We heard the figure of roughly 4% acceptance rate into production but we don't know if that is true. My daughter only applied to one film school, USC. She had planned to go to a local college and transfer to the Art Center the second year if she did not get into USC. But she got in. She never paid attention or based her decisions with respect to the competition...just focussed on her passions and developed them. Once at USC, she noticed that the production majors do not seem to be the typical studious high achievers in school. Rather, they are very interesting maybe even quirky group of people who have followed their passions. The critical studies majors seem more traditional (high achievers in school). The interactive media are high tech,and animation, artistic creative types, just as you'd expect. 
So I'd say, believe in yourself, develop your interests, and when you write your essays, make them interesting.


----------



## filmmom (Apr 11, 2009)

My son was turned down from USC and NYU, even though he has a 2270 SAT score (790, 740 and 740) and a 3.91 unweighted GPA.  His passion has been film since grade school, and he has many honors, activities, and experiences in performing and cinematic arts.  Please give me some feedback, so I can understand how the selection process works.  Do you need a contact to get in or to be a legacy?  I have been told as much, but I hate to believe that.  Help?


----------



## ScreenMachine (Apr 11, 2009)

To those who are wondering how to get in, I honestly don't know. I feel incredibly lucky to have gotten into all these schools.

However, I would say that, from what I've seen (not much), film schools tend to like:

a) students who have already amassed a TON of hands on experience
b) students who have barely ever touched a camera but have lots of creative potential (evidenced by their essays or what not)
c) Coppolas.

I would probably fall closest to the "b" category, I've only made 3 films in high school (although, I did write the script, produce, direct, act in, and edit as well). I have a drama and improv background. I have lots of leadership positions on my resume. I volunteer at Habitat for Humanity, which seems to always impress people. I also am a strong academic student (as evidenced by the scholarships), I tutor math, I am in the top 2% of my class, and I know how to write a good essay  .

But that's just my story, for every single student that gets in, I'm sure there's an equally impressive student that didn't. One of my friends got waitlisted for my major at USC, and he's made more films than I have, but perhaps is a sliiightly weaker student.


----------



## Jayimess (Apr 11, 2009)

There's no formula, but I don't know anyone in my MFA program that is a legacy or knows anyone in the business.

It's just a combo of creative submissions and all the other stuff.  They want to see a clear and unique voice.

I'm sorry to hear of your son's rejections...but make sure he knows this doesn't diminish him as a filmmaker!!


----------



## ganz (Apr 12, 2009)

i'll weigh in on USC production, as a current MFA student.

you'll learn the whole process, from writing to sound mixing and everything in between.  you'll be thrown together with 50 other people and work closely with some of them over the next year as you figure out what areas you want to specialize in for the remaining two years of your education.  
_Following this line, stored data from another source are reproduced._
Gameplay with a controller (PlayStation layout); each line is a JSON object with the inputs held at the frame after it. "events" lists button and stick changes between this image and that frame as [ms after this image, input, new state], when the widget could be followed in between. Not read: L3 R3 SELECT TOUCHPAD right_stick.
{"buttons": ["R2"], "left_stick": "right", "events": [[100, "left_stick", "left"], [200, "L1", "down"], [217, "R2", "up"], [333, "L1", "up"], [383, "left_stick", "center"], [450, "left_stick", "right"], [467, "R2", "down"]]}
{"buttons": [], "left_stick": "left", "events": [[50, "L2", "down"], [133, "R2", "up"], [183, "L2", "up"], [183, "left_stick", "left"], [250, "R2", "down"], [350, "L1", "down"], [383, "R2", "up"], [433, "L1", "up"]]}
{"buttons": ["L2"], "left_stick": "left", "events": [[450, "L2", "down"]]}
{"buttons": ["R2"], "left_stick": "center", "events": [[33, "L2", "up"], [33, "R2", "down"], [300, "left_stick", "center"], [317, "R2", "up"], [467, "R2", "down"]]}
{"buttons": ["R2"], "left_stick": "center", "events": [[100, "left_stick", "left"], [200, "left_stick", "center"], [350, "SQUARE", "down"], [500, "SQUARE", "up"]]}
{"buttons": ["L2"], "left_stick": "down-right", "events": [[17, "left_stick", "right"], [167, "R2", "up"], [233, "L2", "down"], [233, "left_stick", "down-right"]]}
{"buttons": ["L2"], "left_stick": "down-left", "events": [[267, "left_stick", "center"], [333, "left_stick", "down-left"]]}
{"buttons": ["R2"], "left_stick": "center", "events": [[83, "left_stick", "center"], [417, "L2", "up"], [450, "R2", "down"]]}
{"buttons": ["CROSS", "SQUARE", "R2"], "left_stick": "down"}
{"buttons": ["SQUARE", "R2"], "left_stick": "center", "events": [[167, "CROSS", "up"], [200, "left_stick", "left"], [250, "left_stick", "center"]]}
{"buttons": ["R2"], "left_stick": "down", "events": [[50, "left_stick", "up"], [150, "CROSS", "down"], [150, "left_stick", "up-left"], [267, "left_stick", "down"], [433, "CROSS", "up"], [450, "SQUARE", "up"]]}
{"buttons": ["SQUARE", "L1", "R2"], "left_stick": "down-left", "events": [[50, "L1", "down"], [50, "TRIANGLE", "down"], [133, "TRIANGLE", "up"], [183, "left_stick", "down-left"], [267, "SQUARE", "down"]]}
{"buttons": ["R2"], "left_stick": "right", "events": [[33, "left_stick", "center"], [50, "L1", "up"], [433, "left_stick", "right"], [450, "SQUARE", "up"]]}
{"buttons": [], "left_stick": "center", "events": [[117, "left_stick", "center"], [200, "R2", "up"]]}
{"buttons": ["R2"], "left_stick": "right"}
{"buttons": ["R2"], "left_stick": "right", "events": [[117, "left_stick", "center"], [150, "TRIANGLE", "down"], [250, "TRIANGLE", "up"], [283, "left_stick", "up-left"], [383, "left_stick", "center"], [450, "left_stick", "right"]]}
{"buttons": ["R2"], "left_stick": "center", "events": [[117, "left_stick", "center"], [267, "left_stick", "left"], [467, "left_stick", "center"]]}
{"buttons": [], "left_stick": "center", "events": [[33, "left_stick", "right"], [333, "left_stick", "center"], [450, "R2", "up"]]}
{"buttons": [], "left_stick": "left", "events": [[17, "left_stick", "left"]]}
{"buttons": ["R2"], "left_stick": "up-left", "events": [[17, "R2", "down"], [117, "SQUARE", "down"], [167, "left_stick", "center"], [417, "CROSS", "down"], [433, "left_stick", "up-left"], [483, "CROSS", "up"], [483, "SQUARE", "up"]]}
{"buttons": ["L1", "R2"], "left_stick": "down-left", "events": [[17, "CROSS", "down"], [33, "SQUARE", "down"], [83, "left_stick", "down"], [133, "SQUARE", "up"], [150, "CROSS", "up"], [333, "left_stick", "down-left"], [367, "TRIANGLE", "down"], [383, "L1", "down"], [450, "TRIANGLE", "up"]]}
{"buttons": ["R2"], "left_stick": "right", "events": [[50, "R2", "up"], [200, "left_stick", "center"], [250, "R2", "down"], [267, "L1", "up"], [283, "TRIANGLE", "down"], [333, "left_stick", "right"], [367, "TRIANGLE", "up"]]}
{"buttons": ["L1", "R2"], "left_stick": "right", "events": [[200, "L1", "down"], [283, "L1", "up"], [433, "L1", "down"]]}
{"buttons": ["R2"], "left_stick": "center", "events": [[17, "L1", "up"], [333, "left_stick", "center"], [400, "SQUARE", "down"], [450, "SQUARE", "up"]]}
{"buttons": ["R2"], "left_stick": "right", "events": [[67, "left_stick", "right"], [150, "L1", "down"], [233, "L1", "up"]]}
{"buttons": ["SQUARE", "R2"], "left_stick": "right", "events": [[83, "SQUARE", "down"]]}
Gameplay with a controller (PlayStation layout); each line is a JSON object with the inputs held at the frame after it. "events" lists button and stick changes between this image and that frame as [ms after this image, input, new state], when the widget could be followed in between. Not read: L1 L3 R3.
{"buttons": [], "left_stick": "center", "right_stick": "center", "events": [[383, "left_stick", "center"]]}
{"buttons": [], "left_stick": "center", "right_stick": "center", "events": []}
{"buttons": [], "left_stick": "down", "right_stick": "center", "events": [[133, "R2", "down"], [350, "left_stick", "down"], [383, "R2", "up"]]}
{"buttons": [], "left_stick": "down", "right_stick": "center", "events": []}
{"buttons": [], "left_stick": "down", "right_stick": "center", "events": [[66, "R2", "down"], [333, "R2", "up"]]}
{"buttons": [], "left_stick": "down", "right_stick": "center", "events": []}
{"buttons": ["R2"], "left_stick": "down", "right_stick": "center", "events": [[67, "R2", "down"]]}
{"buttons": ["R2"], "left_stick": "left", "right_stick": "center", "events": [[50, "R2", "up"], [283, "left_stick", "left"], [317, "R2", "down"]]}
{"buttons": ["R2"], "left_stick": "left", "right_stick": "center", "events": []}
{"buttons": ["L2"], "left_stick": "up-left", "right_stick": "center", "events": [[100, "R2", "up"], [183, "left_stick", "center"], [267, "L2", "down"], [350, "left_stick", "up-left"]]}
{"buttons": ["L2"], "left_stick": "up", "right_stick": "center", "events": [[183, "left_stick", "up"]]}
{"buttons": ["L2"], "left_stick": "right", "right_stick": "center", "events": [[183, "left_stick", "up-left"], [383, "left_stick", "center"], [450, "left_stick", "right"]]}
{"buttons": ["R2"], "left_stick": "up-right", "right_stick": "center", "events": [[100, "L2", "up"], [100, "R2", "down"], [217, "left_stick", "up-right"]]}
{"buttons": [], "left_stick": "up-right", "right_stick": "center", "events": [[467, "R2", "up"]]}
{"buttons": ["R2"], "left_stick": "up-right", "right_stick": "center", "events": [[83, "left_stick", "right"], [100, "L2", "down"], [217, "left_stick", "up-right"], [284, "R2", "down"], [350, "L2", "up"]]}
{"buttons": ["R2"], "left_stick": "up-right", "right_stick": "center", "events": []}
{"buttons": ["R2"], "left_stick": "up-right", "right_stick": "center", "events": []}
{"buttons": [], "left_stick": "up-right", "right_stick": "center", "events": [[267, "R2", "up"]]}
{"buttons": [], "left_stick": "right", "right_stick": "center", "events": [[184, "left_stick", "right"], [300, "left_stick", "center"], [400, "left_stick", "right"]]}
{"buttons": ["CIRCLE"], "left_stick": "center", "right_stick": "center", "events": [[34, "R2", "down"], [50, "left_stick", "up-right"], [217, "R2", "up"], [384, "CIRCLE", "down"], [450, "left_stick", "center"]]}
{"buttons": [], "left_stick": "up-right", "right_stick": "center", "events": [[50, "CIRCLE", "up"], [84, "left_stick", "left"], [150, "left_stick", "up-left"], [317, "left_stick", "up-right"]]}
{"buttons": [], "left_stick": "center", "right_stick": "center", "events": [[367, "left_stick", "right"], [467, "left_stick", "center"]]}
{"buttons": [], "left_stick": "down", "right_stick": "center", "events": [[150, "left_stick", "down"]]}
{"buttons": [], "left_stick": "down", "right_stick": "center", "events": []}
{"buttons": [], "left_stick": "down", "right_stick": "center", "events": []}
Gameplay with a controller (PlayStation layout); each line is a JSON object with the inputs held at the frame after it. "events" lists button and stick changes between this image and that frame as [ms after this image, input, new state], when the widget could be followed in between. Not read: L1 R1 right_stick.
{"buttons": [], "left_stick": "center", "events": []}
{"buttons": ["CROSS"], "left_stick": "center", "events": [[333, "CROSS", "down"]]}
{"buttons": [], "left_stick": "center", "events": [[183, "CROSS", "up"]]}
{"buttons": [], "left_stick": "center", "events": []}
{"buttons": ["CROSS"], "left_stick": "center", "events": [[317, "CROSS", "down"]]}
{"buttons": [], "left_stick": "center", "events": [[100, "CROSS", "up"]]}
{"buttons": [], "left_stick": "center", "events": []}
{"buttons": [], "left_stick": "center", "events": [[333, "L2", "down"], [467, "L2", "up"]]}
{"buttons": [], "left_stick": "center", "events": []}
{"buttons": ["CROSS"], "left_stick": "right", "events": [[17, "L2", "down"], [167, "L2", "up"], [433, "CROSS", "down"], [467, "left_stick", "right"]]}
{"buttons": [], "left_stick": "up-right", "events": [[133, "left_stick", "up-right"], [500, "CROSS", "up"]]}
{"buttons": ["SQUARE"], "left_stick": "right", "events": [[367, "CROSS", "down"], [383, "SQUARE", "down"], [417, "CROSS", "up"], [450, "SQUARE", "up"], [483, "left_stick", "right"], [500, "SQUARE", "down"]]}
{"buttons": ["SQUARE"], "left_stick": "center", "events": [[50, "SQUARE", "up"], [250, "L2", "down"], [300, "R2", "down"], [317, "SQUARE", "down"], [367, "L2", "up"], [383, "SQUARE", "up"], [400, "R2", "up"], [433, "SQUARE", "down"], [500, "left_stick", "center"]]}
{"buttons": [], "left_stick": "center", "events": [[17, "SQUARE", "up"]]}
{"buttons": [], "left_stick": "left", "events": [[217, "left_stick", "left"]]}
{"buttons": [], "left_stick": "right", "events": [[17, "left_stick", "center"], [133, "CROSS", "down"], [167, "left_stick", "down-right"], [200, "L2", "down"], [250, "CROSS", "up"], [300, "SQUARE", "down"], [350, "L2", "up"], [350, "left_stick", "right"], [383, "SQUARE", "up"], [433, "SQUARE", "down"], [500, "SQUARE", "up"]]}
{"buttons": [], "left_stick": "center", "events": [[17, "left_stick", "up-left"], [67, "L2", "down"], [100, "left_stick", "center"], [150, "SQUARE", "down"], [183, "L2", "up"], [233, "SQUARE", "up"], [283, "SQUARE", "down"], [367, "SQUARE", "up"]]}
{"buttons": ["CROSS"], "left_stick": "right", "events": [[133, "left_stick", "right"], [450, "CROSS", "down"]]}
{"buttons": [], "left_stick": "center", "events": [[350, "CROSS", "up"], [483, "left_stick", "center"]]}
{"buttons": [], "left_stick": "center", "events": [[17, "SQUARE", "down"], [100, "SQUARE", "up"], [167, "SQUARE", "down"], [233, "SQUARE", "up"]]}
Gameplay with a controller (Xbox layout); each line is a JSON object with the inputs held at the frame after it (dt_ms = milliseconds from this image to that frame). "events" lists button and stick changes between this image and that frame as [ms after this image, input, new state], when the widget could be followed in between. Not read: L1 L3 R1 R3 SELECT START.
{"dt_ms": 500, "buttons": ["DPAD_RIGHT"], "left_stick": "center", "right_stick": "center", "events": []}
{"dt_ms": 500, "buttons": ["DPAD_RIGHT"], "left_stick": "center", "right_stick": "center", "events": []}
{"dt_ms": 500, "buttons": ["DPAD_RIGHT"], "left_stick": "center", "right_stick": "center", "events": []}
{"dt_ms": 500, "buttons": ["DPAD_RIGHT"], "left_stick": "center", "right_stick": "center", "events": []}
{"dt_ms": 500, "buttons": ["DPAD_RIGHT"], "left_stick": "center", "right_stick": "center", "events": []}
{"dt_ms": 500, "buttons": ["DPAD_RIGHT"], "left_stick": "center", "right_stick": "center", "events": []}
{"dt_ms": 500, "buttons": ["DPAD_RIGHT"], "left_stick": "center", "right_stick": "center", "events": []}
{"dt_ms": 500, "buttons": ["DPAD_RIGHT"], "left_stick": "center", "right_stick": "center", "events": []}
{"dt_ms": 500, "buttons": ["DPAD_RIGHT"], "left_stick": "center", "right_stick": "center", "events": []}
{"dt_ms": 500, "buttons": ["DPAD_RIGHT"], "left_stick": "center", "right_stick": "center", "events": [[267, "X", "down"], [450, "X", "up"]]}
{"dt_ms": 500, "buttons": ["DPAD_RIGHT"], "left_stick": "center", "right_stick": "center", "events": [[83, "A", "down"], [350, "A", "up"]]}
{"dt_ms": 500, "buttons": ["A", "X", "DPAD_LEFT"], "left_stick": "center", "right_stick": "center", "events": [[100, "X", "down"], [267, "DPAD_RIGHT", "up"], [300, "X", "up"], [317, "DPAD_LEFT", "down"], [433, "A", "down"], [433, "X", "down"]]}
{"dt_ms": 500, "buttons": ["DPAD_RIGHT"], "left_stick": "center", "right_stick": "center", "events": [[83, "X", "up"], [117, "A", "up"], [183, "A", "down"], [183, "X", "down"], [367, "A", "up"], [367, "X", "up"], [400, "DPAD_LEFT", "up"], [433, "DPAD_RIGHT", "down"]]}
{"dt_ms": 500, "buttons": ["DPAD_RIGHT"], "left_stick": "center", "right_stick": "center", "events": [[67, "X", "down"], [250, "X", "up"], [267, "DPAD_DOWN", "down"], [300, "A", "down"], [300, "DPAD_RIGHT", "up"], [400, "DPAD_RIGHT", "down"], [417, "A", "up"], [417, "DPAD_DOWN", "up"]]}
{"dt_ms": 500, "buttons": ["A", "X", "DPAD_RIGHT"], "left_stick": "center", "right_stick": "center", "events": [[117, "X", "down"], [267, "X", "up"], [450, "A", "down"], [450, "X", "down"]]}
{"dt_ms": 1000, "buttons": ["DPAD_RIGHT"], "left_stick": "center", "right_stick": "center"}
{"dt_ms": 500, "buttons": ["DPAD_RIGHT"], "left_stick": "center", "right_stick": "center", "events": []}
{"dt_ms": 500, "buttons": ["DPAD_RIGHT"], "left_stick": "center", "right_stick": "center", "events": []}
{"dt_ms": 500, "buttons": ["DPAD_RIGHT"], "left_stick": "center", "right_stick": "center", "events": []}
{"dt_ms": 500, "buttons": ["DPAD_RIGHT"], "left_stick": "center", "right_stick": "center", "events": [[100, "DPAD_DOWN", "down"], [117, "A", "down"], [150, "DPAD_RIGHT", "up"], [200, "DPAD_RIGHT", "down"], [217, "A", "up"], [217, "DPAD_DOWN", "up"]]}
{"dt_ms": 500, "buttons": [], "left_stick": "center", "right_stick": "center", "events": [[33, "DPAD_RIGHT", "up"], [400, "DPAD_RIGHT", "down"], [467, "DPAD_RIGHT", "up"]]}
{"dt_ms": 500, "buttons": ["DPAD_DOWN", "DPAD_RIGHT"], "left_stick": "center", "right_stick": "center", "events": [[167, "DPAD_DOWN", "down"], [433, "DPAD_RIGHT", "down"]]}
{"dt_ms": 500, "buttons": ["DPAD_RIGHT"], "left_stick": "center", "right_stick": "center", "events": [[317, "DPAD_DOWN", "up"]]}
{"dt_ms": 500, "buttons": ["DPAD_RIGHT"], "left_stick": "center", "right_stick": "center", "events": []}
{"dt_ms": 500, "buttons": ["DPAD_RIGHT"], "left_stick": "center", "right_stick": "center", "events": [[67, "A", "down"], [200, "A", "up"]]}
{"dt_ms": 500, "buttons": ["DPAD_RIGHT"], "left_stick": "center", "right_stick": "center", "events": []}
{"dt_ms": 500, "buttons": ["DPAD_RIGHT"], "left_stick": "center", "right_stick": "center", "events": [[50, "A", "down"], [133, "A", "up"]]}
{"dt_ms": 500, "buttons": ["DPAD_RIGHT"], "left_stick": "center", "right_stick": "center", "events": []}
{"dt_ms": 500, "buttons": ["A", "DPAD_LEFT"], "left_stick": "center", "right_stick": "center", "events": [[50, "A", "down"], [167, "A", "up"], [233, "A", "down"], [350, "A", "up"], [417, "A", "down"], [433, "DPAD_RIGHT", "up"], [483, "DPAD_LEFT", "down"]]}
the facilities are incredible.  and by the time you get there, they will be more incredible still.  usc is currently in the process of completely overhauling their entire film school, and have just finished construction on the main building, which opened this spring.

i think the faculty is very strong.  lots of people with experience.  my current producing professor worked for twenty years with woody allen.  my upcoming producing professor made robin hood prince of thieves.  there's a lot good instructors at work here.

you probably couldn't go wrong with any program.  i chose usc out of several programs i was admitted to and i haven't regretted it.  just know the price tag gets a little higher for usc than it initially looks because you'll be throwing lots of money at your own films that you'll be making.  that signficantly changes the price.

hope that helps,

ganz


----------



## ERIKFX (Sep 13, 2009)

hey i have a question how can i get a scholarship for usc? i'm currently a High School student ( a senior) and a certified pro user on final cut pro 6 by apple . i'm into video editing & would love to major in the motion picture business but of couse ican't right now, i don't have the money, and im living in East LA. (East Los Angeles) ghetto, but i still want to achieve my goals in life "D


----------



## Jayimess (Sep 13, 2009)

Well, you have to apply and get in first.  Being an LA resident, surely they have extra programs in place for you, but even still, USC has plenty of need-based scholarships.  You just have to apply for them.

The likelihood of a free ride?  Slim to none, but contact the Financial Aid office.


----------